In any of the aforementioned cases, THE SUPPLIER guarantees the product, work or service supplied and shall remedy any defect or error therein. The warranty period shall be twenty-four months from the time the products or services are received by 360PROTECTIVE S.L.U. THE SUPPLIER is responsible for the products supplied to the maximum extent of its diligence for slightest fault, objective and fortuitous event. THE SUPPLIER is liable for expenses, costs, direct or indirect, consequential and moral damages, in connection with the delivery of defective product or service or not reaching the required quality or delayed to 360PROTECTIVE S.L.U. 360PROTECTIVE S.L.U will inform the SUPPLIER of the possible existence of liabilities.

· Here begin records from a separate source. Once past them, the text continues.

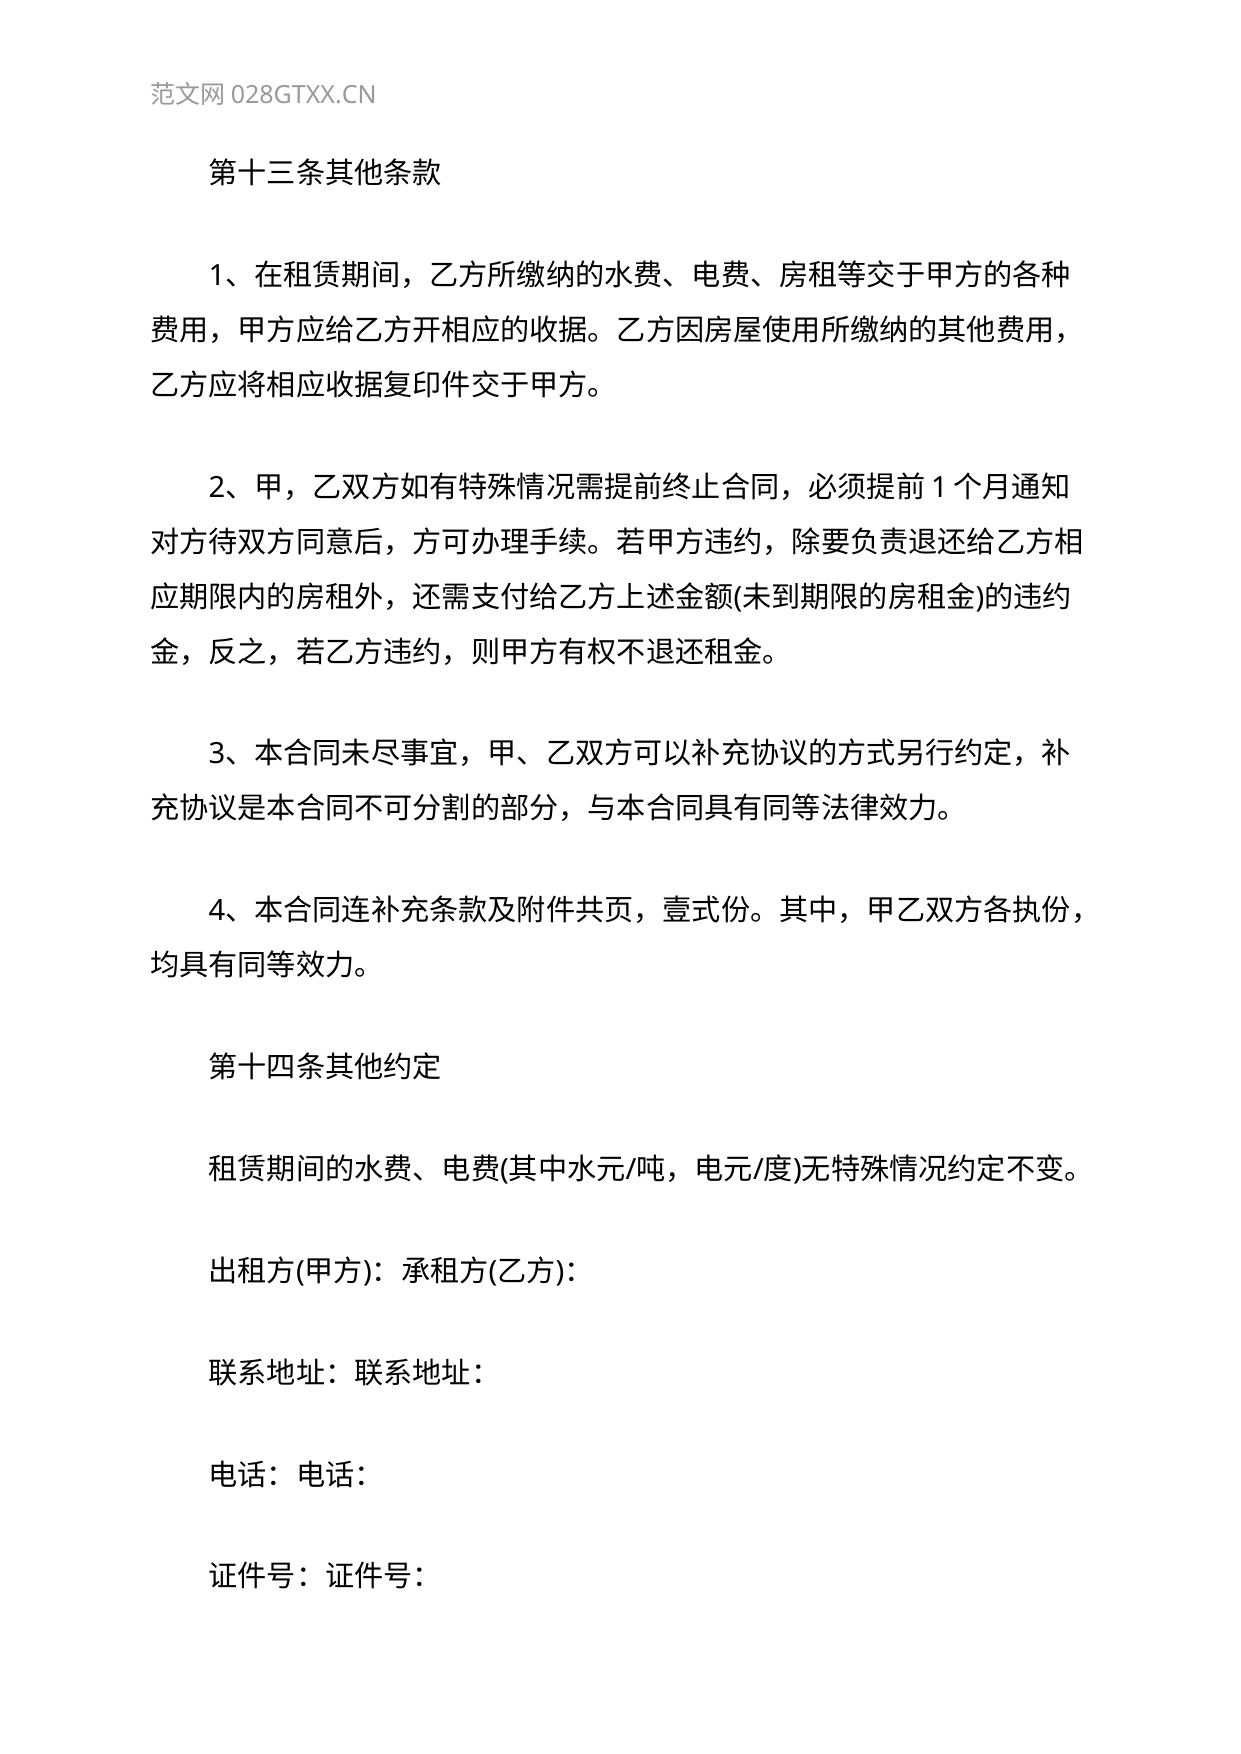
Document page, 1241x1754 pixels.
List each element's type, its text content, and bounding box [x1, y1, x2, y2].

text 第十三条其他条款 [150, 150, 1090, 192]
text 出租方(甲方)：承租方(乙方)： [150, 1247, 1090, 1290]
text 证件号：证件号： [150, 1553, 1090, 1595]
text 第十四条其他约定 [150, 1044, 1090, 1086]
text 4、本合同连补充条款及附件共页，壹式份。其中，甲乙双方各执份，均具有同等效力。 [150, 887, 1090, 984]
text 3、本合同未尽事宜，甲、乙双方可以补充协议的方式另行约定，补充协议是本合同不可分割的部分，与本合同具有同等法律效力。 [150, 730, 1090, 827]
text 联系地址：联系地址： [150, 1349, 1090, 1392]
text 租赁期间的水费、电费(其中水元/吨，电元/度)无特殊情况约定不变。 [150, 1145, 1090, 1188]
text 2、甲，乙双方如有特殊情况需提前终止合同，必须提前1个月通知对方待双方同意后，方可办理手续。若甲方违约，除要负责退还给乙方相应期限内的房租外，还需支付给乙方上述金额(未到期限的房租金)的违约金，反之，若乙方违约，则甲方有权不退还租金。 [150, 463, 1090, 671]
text 1、在租赁期间，乙方所缴纳的水费、电费、房租等交于甲方的各种费用，甲方应给乙方开相应的收据。乙方因房屋使用所缴纳的其他费用，乙方应将相应收据复印件交于甲方。 [150, 252, 1090, 404]
text 电话：电话： [150, 1451, 1090, 1493]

360PROTECTIVE S.L.U may use the trademarks or rights, designs of the SUPPLIER for the purpose of promoting the products granted within the scope of the contract. 360PROTECTIVE S.L.U is authorized to place its name and trademarks. 360PROTECTIVE S.L.U shall try to notify the SUPPLIER of any violation of the trademarks or trade names or other symbols of the property of the SUPPLIER, so that the SUPPLIER may take the necessary measures and pay for the defense of its rights and those of 360PROTECTIVE S.L.U in the promotion. Both parties shall keep secret all information received or known during the term of this contract and two years following the expiration of the same that the other party has provided, including technical and commercial information of all kinds, and shall be liable for any violation thereof.



The contract will have a duration of three (3) years, from the beginning of the activity between both parties, at the end of which it will be automatically extended for annual periods, unless denounced by the parties in writing three months in advance.



Neither party may assign, subrogate or transfer, in whole or in part, to any third party, the rights, obligations and, in general, its legal position, derived from this contract, without the written consent of the other, as it is considered personal and non-transferable.



Any notification to be made as a consequence of this contract shall be made by registered mail to the registered office or business address of the parties. Communications by e-mail shall also be valid. 360PROTECTIVE S.L.U: e-mail:; SUPPLIER: e-mail to which orders are sent.


The present contract is governed and interpreted, in accordance with good faith, according to the bases established in this contract and by the provisions of the Spanish commercial legislation. The parties expressly submit, with waiver of any other jurisdiction, to the courts and tribunals of Alicante, Spain.